29.04.200411:41 UhrPolitik, Recht & Gesellschaft

(openPR) 10.02.2003 - Ab sofort kann Schweizer Rindersamen wieder nach Österreich exportiert werden. Damit sind jahrelange Bemühungen der Bundesämter für Veterinärwesen und für Landwirtschaft von Erfolg gekrönt worden.

Mit Datum vom 7. Februar 2003 hat die österreichische Regierung nach langen Verhandlungen und verschiedenen Interventionen das Importverbot für Schweizer Rindersamen aufgehoben. Ab sofort kann Rindersamen wieder nach Österreich exportiert werden, wenn in einer Bescheinigung bestätigt wird, dass der Samen nicht von Tieren stammt, bei denen BSE festgestellt wurde.

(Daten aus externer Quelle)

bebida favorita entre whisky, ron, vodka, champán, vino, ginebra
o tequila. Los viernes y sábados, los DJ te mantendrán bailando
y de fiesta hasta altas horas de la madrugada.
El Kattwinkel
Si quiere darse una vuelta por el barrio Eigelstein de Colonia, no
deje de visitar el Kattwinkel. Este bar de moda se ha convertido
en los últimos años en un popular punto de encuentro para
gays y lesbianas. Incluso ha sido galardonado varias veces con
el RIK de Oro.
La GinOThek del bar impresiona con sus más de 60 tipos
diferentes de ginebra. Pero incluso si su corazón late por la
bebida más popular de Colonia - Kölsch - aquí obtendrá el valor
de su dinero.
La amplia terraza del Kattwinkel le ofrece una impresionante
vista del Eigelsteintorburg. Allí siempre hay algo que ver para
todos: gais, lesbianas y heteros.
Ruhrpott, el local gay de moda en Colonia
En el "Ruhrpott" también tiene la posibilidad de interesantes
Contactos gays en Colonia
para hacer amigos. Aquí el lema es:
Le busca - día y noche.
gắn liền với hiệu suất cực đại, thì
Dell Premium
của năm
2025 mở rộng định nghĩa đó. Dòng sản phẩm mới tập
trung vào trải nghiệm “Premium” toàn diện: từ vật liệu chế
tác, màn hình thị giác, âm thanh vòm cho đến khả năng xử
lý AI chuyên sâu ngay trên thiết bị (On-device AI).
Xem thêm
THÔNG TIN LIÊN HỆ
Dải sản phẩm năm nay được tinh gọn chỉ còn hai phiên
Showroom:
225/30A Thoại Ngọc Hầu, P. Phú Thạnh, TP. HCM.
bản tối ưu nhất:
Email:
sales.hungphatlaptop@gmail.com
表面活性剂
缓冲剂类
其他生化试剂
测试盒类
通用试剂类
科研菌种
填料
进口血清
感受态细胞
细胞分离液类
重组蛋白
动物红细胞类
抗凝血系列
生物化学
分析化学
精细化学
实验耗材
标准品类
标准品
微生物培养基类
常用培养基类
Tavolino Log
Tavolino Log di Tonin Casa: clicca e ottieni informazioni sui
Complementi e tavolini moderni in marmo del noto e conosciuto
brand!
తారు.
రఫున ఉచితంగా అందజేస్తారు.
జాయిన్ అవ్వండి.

Weiter wird zur Bedingung gemacht, dass die Stiere, von denen der Samen gewonnen wurde, nicht von Kühen abstammen, bei denen BSE festgestellt wurde und ihrerseits keine Nachkommen mit BSE haben. In Bezug auf andere Krankheiten muss der Samen selbstverständlich auch die allgemeinen Anforderungen erfüllen, die das bilaterale Veterinärabkommen zwischen der Schweiz und der EU verlangt.

Die österreichische Importsperre aus dem Jahre 1996 war seinerzeit als BSE-Schutzmassnahme deklariert worden. Österreich war das einzige EU-Land, das entsprechende Exportrestriktionen bis jetzt aufrecht erhielt. Das Importverbot für Schweizer Rindvieh nach Österreich bleibt allerdings weiter bestehen.

Die Öffnung des Exports nach Österreich bietet den Schweizer Viehproduzenten neue Absatzmöglichkeiten. Im Übrigen erhofft sich die Schweiz von diesem Schritt Österreichs eine Signalwirkung. Die Bundesbehörden werden weiterhin alles unternehmen, damit die verbleibenden Importverbote für Schweizer Rindvieh aufgehoben werden können.